[Excerpts from a dataset]
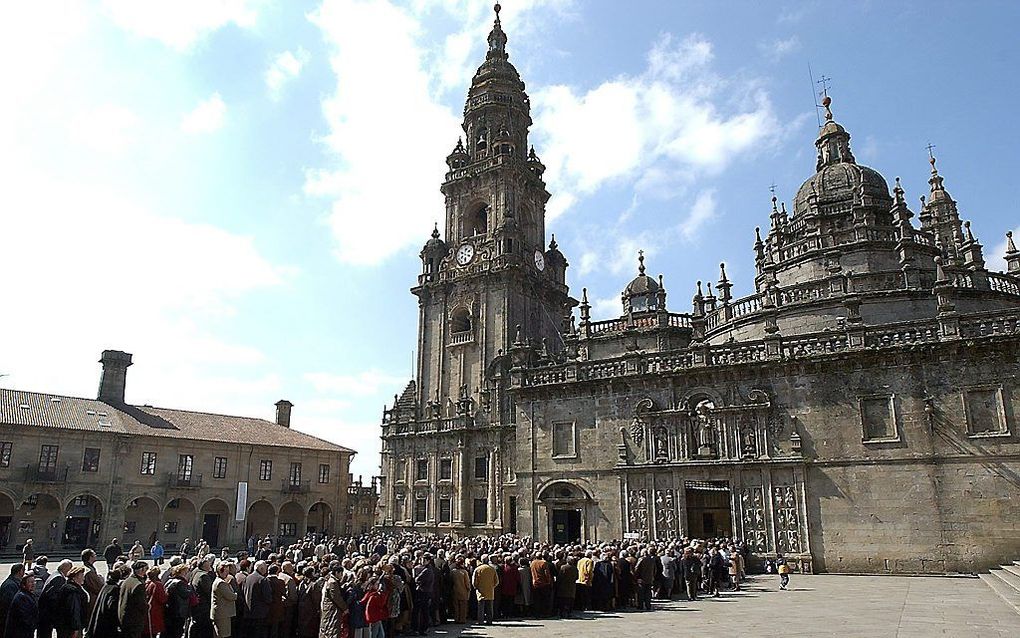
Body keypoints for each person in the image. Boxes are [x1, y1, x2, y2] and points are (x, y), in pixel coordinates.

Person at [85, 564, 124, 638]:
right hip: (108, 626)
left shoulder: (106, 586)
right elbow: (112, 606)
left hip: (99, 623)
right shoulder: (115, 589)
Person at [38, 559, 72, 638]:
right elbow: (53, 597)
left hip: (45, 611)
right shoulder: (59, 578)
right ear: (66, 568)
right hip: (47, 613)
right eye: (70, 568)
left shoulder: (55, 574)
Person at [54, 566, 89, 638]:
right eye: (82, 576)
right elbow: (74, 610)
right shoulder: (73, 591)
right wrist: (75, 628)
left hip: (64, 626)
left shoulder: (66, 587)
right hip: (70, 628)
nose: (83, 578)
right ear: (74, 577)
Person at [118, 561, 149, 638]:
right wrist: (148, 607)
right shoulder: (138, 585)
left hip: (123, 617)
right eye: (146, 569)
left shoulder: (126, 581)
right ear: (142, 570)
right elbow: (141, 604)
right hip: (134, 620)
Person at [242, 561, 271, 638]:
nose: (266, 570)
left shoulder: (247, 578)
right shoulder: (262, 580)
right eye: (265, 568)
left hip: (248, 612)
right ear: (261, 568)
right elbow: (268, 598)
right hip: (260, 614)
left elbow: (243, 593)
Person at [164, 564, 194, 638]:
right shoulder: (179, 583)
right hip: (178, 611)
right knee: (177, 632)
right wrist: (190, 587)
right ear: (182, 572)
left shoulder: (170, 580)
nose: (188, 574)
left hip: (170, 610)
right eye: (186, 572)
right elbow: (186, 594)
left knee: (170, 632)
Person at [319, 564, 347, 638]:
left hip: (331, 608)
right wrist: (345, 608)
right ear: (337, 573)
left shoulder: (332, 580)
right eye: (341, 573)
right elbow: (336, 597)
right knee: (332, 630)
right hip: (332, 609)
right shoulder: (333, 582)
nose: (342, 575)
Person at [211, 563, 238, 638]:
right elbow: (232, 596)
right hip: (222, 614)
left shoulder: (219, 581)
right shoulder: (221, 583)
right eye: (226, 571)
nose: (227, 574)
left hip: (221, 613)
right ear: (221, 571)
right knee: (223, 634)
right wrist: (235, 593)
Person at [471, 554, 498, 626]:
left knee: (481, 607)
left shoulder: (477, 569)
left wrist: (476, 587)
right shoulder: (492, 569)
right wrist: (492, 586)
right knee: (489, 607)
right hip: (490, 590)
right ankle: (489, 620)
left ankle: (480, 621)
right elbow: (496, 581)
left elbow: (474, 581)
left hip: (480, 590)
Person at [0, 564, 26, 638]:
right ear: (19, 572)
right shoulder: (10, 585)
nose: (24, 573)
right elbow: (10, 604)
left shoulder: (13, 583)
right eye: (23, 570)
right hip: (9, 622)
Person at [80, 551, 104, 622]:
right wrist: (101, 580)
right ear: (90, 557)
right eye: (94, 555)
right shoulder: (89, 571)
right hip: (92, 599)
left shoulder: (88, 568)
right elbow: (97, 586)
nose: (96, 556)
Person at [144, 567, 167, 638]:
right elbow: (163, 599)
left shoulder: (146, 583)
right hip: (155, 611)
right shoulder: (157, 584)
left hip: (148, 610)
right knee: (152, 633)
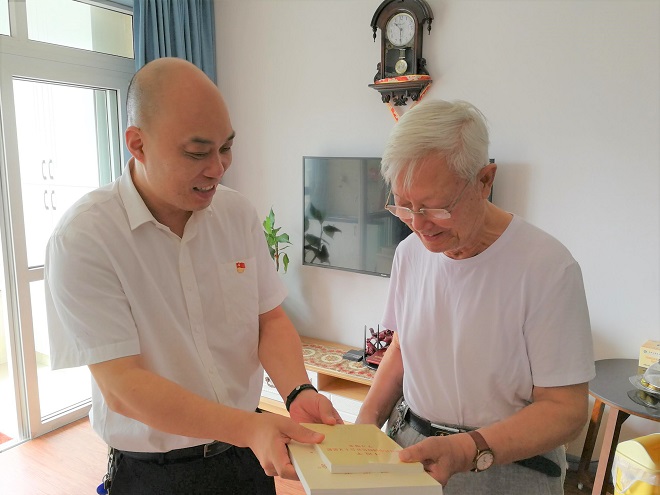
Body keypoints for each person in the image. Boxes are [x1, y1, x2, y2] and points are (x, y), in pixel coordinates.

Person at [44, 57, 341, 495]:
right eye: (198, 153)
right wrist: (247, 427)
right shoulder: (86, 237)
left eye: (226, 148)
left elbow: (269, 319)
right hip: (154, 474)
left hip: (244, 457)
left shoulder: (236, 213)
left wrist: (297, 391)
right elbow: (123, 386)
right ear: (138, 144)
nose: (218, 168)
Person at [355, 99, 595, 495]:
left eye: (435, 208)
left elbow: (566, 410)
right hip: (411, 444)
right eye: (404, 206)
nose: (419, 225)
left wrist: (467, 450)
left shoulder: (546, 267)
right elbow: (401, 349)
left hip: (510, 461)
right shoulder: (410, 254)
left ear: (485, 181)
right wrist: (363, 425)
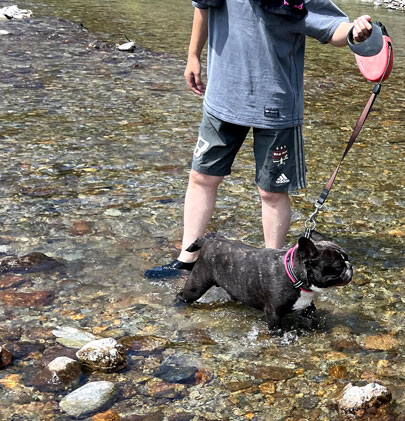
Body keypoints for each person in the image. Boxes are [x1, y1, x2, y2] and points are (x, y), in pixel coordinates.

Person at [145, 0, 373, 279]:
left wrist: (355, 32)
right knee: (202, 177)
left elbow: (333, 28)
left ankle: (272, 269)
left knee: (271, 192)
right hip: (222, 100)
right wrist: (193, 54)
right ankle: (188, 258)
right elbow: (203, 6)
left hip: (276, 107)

--

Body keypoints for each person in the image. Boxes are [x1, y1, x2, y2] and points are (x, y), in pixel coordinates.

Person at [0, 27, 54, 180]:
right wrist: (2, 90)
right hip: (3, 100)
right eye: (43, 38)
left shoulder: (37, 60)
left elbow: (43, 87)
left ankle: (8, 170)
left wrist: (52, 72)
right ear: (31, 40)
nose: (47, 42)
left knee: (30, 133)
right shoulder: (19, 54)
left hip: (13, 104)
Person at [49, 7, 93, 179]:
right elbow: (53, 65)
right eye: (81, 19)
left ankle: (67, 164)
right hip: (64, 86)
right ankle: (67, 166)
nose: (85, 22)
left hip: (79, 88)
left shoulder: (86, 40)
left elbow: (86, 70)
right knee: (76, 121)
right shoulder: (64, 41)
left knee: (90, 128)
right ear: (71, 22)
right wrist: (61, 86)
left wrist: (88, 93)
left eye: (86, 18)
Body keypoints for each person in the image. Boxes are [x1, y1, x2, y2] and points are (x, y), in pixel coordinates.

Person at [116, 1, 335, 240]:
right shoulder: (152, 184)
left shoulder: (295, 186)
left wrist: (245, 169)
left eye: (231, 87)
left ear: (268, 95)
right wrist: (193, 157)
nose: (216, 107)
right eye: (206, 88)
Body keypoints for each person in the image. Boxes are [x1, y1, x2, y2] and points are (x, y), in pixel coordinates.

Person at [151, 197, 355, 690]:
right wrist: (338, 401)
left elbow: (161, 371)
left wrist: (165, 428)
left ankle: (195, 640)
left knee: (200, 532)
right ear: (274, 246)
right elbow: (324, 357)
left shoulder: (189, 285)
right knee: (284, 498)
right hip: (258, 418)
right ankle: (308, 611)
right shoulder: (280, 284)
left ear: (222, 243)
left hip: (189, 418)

**YOUR TASK:** What you give back should be exactly the lines of the data above from the line with "left hip: (79, 88)" through the line with "right eye: (206, 88)", both of those included, and nothing more.

**SOLVED EXERCISE:**
left hip: (79, 88)
left shoulder: (86, 40)
left elbow: (86, 70)
right knee: (76, 121)
right shoulder: (64, 41)
left knee: (90, 128)
right ear: (71, 22)
right wrist: (61, 86)
left wrist: (88, 93)
left eye: (86, 18)
Body keypoints for each person in the image. Boxes are [x1, y1, x2, y2] and points are (x, y), in pixel coordinates.

Person at [116, 1, 335, 240]:
right shoulder: (152, 184)
left shoulder: (295, 186)
left wrist: (245, 169)
left eye: (231, 87)
left ear: (268, 95)
right wrist: (193, 157)
nose: (216, 107)
right eye: (206, 88)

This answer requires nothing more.